One decision point of "Anatomy of a Decision"
Courtesy of Whatifi
In those test markets they saw that 90% of users went back for another go, the founders say. And in the first week since launching in the U.S., that number has risen even higher.
Whatifi is targeted at a younger audience. They are more "native" to mobile, Juss says, and they were the audience segment who seemed to most enjoy the experience back in the live-theater version.
In addition to providing unique stories, Whatifi incorporates a social element. When users boot up the app, they enter a waiting room, where they can invite friends to join them in a viewing party. As the stories reach decision points, the movies pause and all the friends must vote. The story only continues if there's a consensus. Until then, friends must deliberate on which path to choose.
A key learning Juss took from the theater experiments was that the deliberation was often the part that was most fun.
And there's plenty more to explore.
"What we have so far is the simplest version that we've done in the theater," Juss says. "We can go much more complicated for telling the stories, but we'll ease into that."
Meybaum is enthralled by the possibilities.
"What makes Whatifi so cool and rewarding to work on is that, for us, there's content, social, the platform – it's all tightly coupled," he says. "When we are talking about the changes to come, they involve how to create content, the user experience, and also the social elements. It's the whole experience."
What if I Want to Participate?
July 7th is the pitch deadline. The company expects to receive applications primarily from "young and upcoming" screenwriters and directors, but Meybaum tells dot.LA that anyone can apply.
"You never know where the best ideas come from. We're excited to make it public," he says.
The contest has two parallel tracks: one for scripts only, and one for full productions. To help applicants get started, Whatifi provides a sample pitch, a story-mapping tool and a script template.
Up to 20 applicants will win $2,000 and qualify for the final round, for which they'll need to submit a full script – with a helping hand from Whatifi and its team of advisors.
Five winners of the full-production prize will receive $200,000 to turn their submissions into films for the Whatifi platform. Winners of the script-only prize will each receive $35,000, and the possibility that Whatifi will find a director to make the movie. The new films are scheduled to be completed by October 15.
Juss highlights one advantage the format provides to filmmakers: They need not suffer the pressures of having to make every decision themselves. That can be outsourced to the audience.
"Many writers probably wonder where their stories might have led, had they taken a different turn at a crucial point," says Johannes Veski, writer and director of "Anatomy of a Decision."
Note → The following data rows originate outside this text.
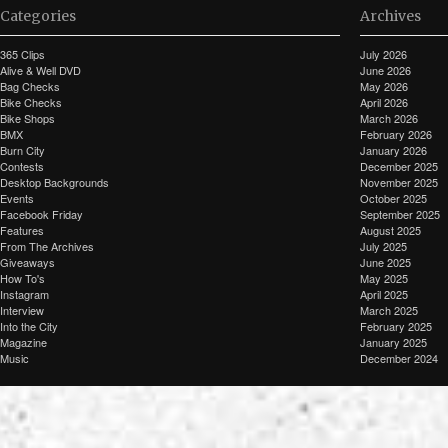
Categories
Archives
365 Clips
July 2026
Alive & Well DVD
June 2026
Bag Checks
May 2026
Bike Checks
April 2026
Bike Shops
March 2026
BMX
February 2026
Burn City
January 2026
Contests
December 2025
Desktop Backgrounds
November 2025
Events
October 2025
Facebook Friday
September 2025
Features
August 2025
From The Archives
July 2025
Giveaways
June 2025
How To's
May 2025
Instagram
April 2025
Interview
March 2025
Into the City
February 2025
Magazine
January 2025
Music
December 2024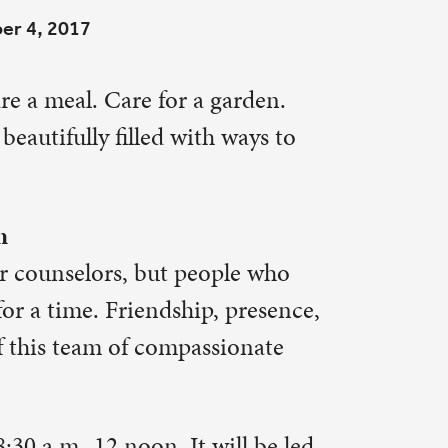
 ways to
ple who
 presence,
sionate
ill be led
ine at
ach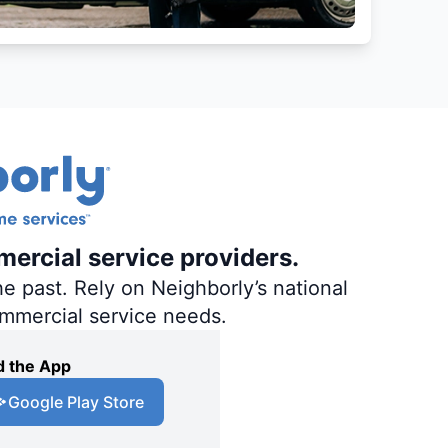
mercial service providers.
e past. Rely on Neighborly’s national
ommercial service needs.
 the App
Google Play Store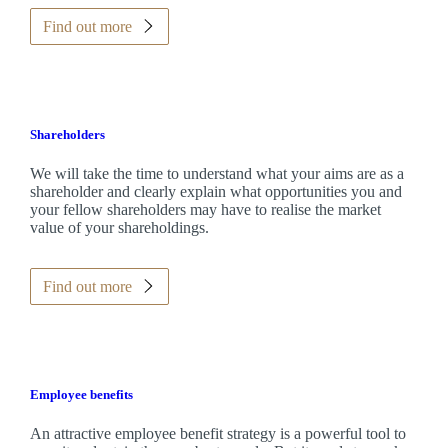
Find out more
Shareholders
We will take the time to understand what your aims are as a
shareholder and clearly explain what opportunities you and
your fellow shareholders may have to realise the market
value of your shareholdings.
Find out more
Employee benefits
An attractive employee benefit strategy is a powerful tool to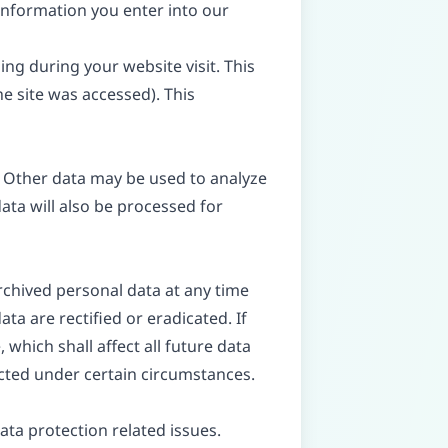
 information you enter into our
ing during your website visit. This
e site was accessed). This
e. Other data may be used to analyze
data will also be processed for
rchived personal data at any time
ta are rectified or eradicated. If
which shall affect all future data
icted under certain circumstances.
ata protection related issues.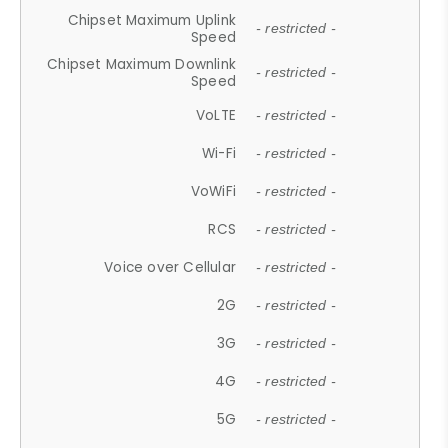
Chipset Maximum Uplink
- restricted -
Speed
Chipset Maximum Downlink
- restricted -
Speed
VoLTE
- restricted -
Wi-Fi
- restricted -
VoWiFi
- restricted -
RCS
- restricted -
Voice over Cellular
- restricted -
2G
- restricted -
3G
- restricted -
4G
- restricted -
5G
- restricted -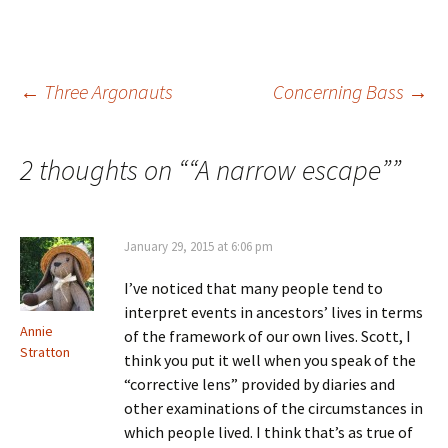
s
e
w
n
i
w
w
e
n
w
i
w
n
i
n
w
e
n
d
i
w
d
o
n
Post
←
Three Argonauts
Concerning Bass
→
w
o
w
d
i
w
)
o
n
)
w
d
)
o
navigation
w
2 thoughts on “
“A narrow escape”
”
)
January 29, 2015 at 6:06 pm
I’ve noticed that many people tend to
interpret events in ancestors’ lives in terms
Annie
of the framework of our own lives. Scott, I
Stratton
think you put it well when you speak of the
“corrective lens” provided by diaries and
other examinations of the circumstances in
which people lived. I think that’s as true of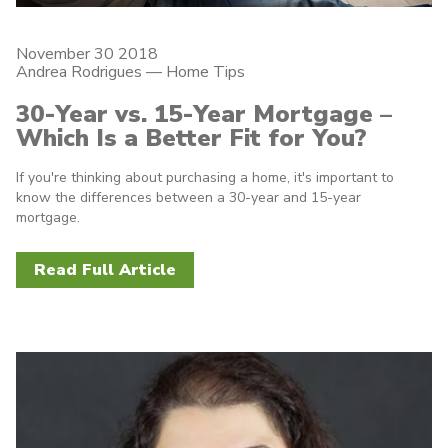
November 30 2018
Andrea Rodrigues
—
Home Tips
30-Year vs. 15-Year Mortgage –
Which Is a Better Fit for You?
If you're thinking about purchasing a home, it's important to
know the differences between a 30-year and 15-year
mortgage.
Read Full Article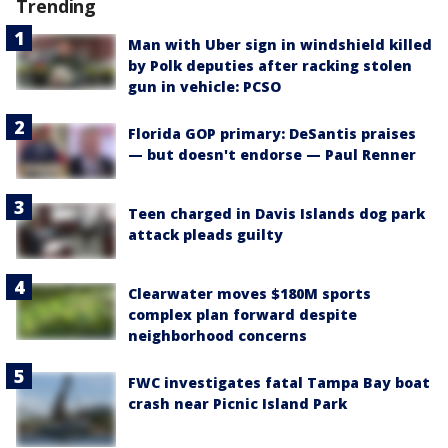
Trending
Man with Uber sign in windshield killed
by Polk deputies after racking stolen
gun in vehicle: PCSO
Florida GOP primary: DeSantis praises
— but doesn't endorse — Paul Renner
Teen charged in Davis Islands dog park
attack pleads guilty
Clearwater moves $180M sports
complex plan forward despite
neighborhood concerns
FWC investigates fatal Tampa Bay boat
crash near Picnic Island Park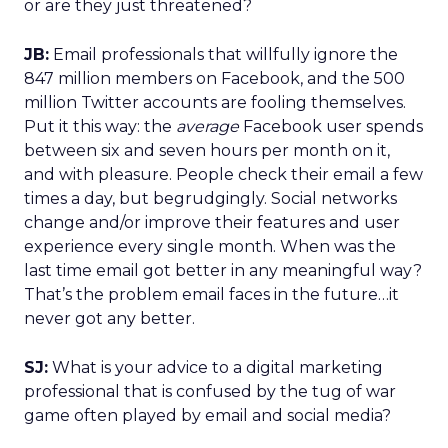
or are they just threatened?
JB:
Email professionals that willfully ignore the
847 million members on Facebook, and the 500
million Twitter accounts are fooling themselves.
Put it this way: the
average
Facebook user spends
between six and seven hours per month on it,
and with pleasure. People check their email a few
times a day, but begrudgingly. Social networks
change and/or improve their features and user
experience every single month. When was the
last time email got better in any meaningful way?
That’s the problem email faces in the future…it
never got any better.
SJ:
What is your advice to a digital marketing
professional that is confused by the tug of war
game often played by email and social media?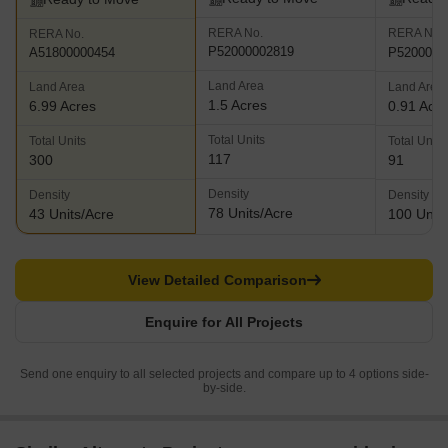
RERA No.
RERA No.
RERA No.
P52000002819
P5200001
A51800000454
Land Area
Land Area
Land Area
1.5 Acres
6.99 Acres
0.91 Acr
Total Units
Total Units
Total Units
117
300
91
Density
Density
Density
78 Units/Acre
43 Units/Acre
100 Units
View Detailed Comparison
Enquire for All Projects
Send one enquiry to all selected projects and compare up to 4 options side-
by-side.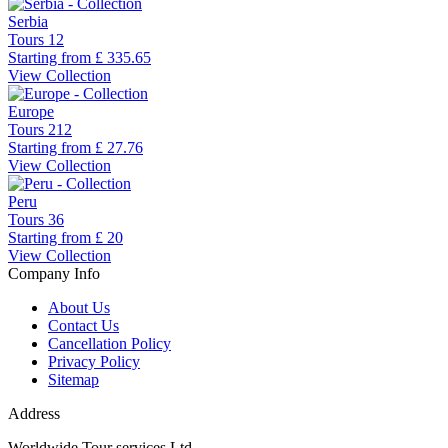
Serbia
Tours
12
Starting from
£ 335.65
View Collection
Europe
Tours
212
Starting from
£ 27.76
View Collection
Peru
Tours
36
Starting from
£ 20
View Collection
Company Info
About Us
Contact Us
Cancellation Policy
Privacy Policy
Sitemap
Address
Worldwide Tour services Ltd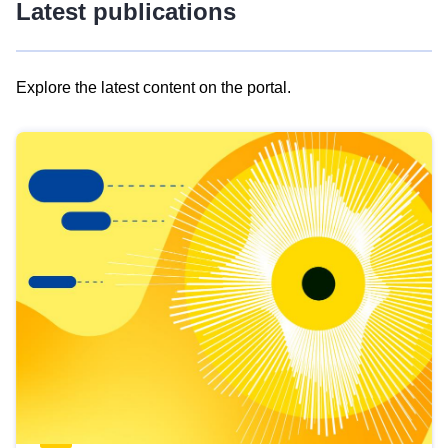
Latest publications
Explore the latest content on the portal.
Skip
results
of
view
Latest
publications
"The chance to see where all those potential paths lead should whet the appetites of screenwriters and filmmakers across genres."
Courtesy of Whatifi
Juss acknowledges that writing a script with multiple permutations can be a challenge. Veski agrees.
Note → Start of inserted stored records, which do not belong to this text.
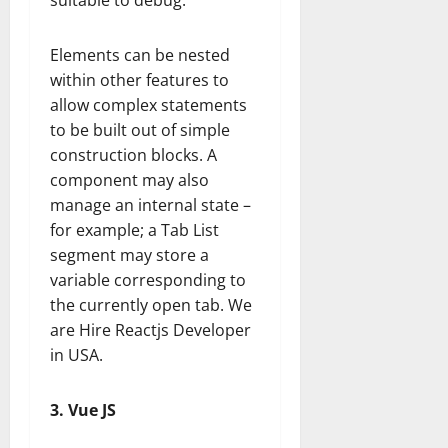
suitable to debug.
Elements can be nested
within other features to
allow complex statements
to be built out of simple
construction blocks. A
component may also
manage an internal state –
for example; a Tab List
segment may store a
variable corresponding to
the currently open tab. We
are Hire Reactjs Developer
in USA.
3. Vue JS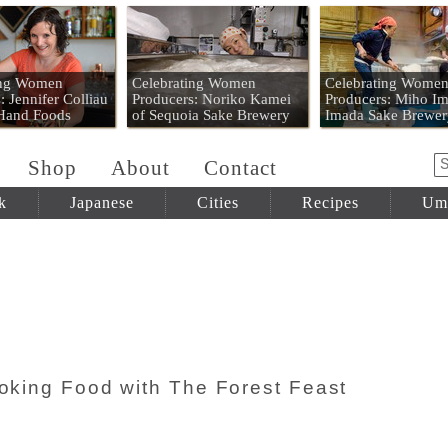
 Mart
ing Women
Celebrating Women
Celebrating Wome
: Jennifer Colliau
Producers: Noriko Kamei
Producers: Miho Im
 Hand Foods
of Sequoia Sake Brewery
Imada Sake Brewer
Shop
About
Contact
k
Japanese
Cities
Recipes
Um
ooking Food with The Forest Feast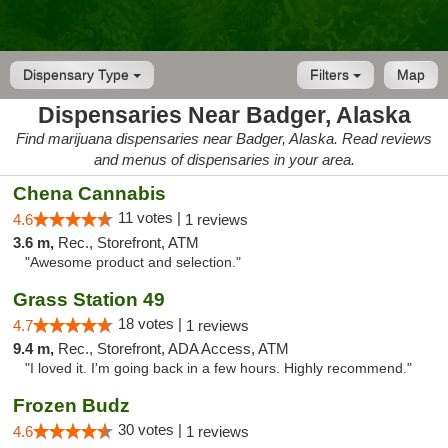
Dispensary Type
Filters
Map
Dispensaries Near Badger, Alaska
Find marijuana dispensaries near Badger, Alaska. Read reviews
and menus of dispensaries in your area.
Chena Cannabis
11 votes |
4.6
1 reviews
3.6 m,
Rec., Storefront, ATM
"Awesome product and selection."
Grass Station 49
18 votes |
4.7
1 reviews
9.4 m,
Rec., Storefront, ADA Access, ATM
"I loved it. I'm going back in a few hours. Highly recommend."
Frozen Budz
30 votes |
4.6
1 reviews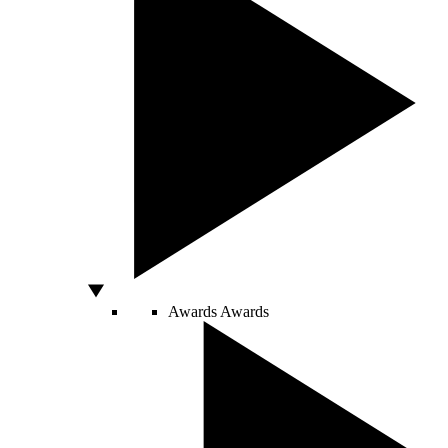
Awards
Awards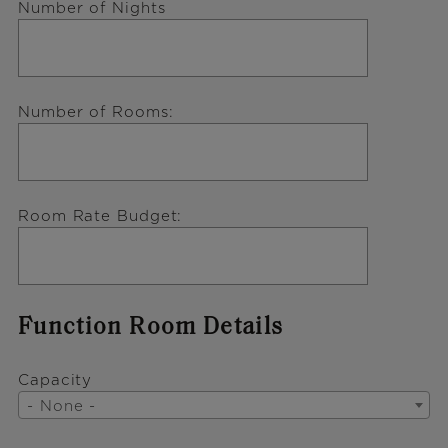
Number of Nights
Number of Rooms
Room Rate Budget
Function Room Details
Capacity
- None -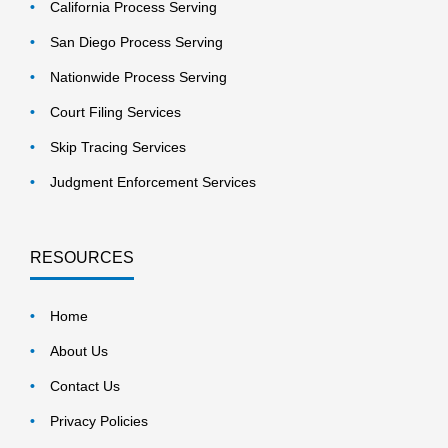
California Process Serving
San Diego Process Serving
Nationwide Process Serving
Court Filing Services
Skip Tracing Services
Judgment Enforcement Services
RESOURCES
Home
About Us
Contact Us
Privacy Policies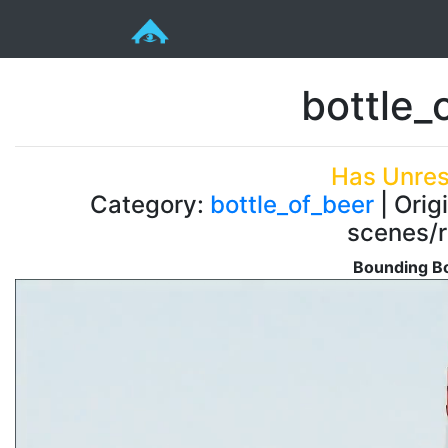
bottle_o
Has Unres
Category:
bottle_of_beer
| Orig
scenes/r
Bounding Bo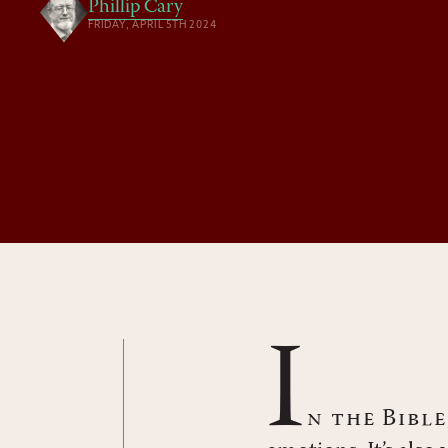
Phillip Cary
FRIDAY, APRIL 5TH 2024
I
n the Bibl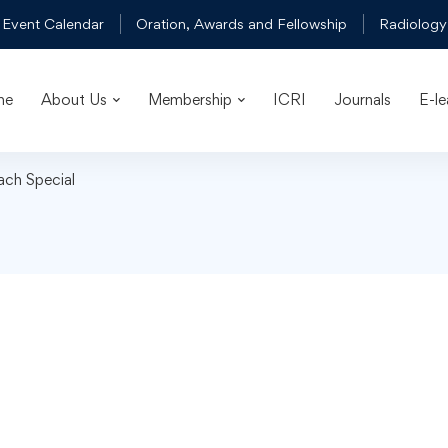
 Event Calendar
Oration, Awards and Fellowship
Radiology
me
About Us
Membership
ICRI
Journals
E-le
ach Special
"Maintaining coherence is hard enough when writing one story," Veski says. "I aimed at 64 paths and outcomes that all begin at a single point. I had to make sure they'd all logically lead back to the beginning and still make sense in relation to each other. It felt like like building a house of cards and changing the laws of physics on the way."
But both Juss and Veski think the learning curve isn't too steep.
"We've seen that filmmakers can really get their heads around it," Juss says. "And once it's written it's not that different from a filming standpoint."
"Life is a single track of guesswork, projection, regret, and relief," Veski adds. "I'm intrigued by life as not one, but many possible paths. I see 'Anatomy of a Decision' as a mere mortal's chance to trick fate and try on all the couldas and shouldas."